Charles Explorer logo
🇬🇧

An Approach for Textual Based Clustering Using Word Embedding

Publication

Abstract

Numerous endeavors have been made to improve the retrieval procedure in Textual Case-Based Reasoning (TCBR) utilizing clustering and feature selection strategies. SOPHisticated Information Analysis (SOPHIA) approach is one of the most successful efforts which is characterized by its ability to work without the domain of knowledge or language dependency.

SOPHIA is based on the conditional probability, which facilitates an advanced Knowledge Discovery (KD) framework for case-based retrieval. SOPHIA attracts clusters by themes which contain only one word in each.

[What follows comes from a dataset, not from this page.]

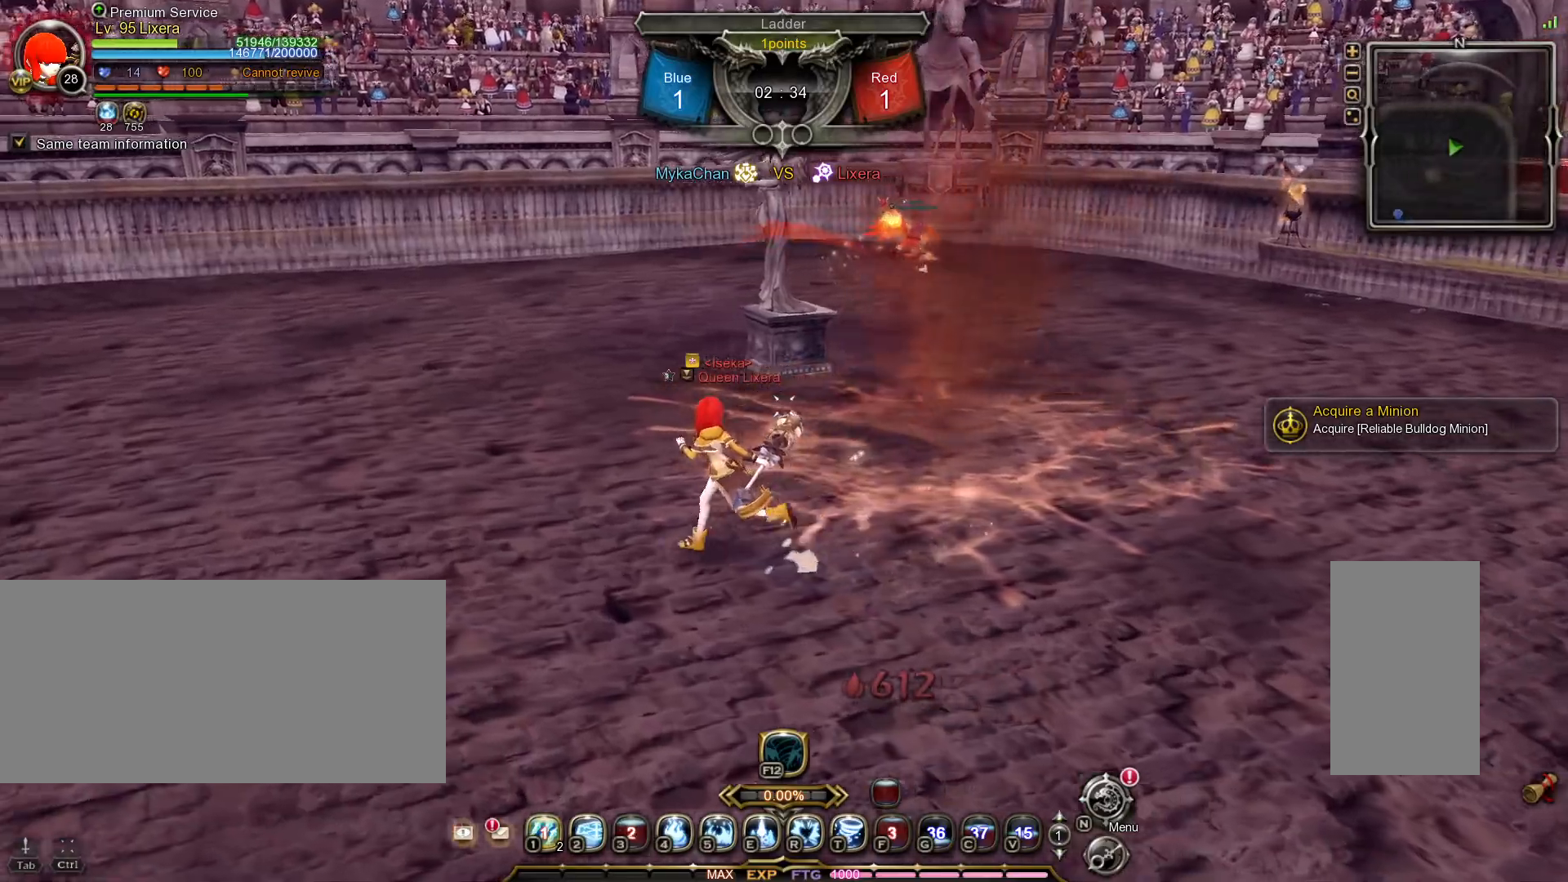
{"keys": ["d"], "mouse": [], "events": [[417, "d", "down"], [467, "a", "up"]]}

However, using one word is not sufficient to construct cluster attractors because the exclusion of the other words associated with that word in the same context could not give a full picture of the theme. The main contribution of this chapter is to introduce an enhanced clustering approach called GloSOPHIA (GloVe SOPHIA) that extends SOPHIA by integrating word embedding technique to enhance KD in TCBR.

A new algorithm is proposed to feed SOPHIA with similar terms vector space gained from Global Vector (GloVe) embedding technique. The proposed approach is evaluated on two different language corpora and the results are compared with SOPHIA, K-means, and Self- Organizing Map (SOM) in several evaluation criteria.

The results indicate that GloSOPHIA outperforms the other clustering methods in most of the evaluation criteria.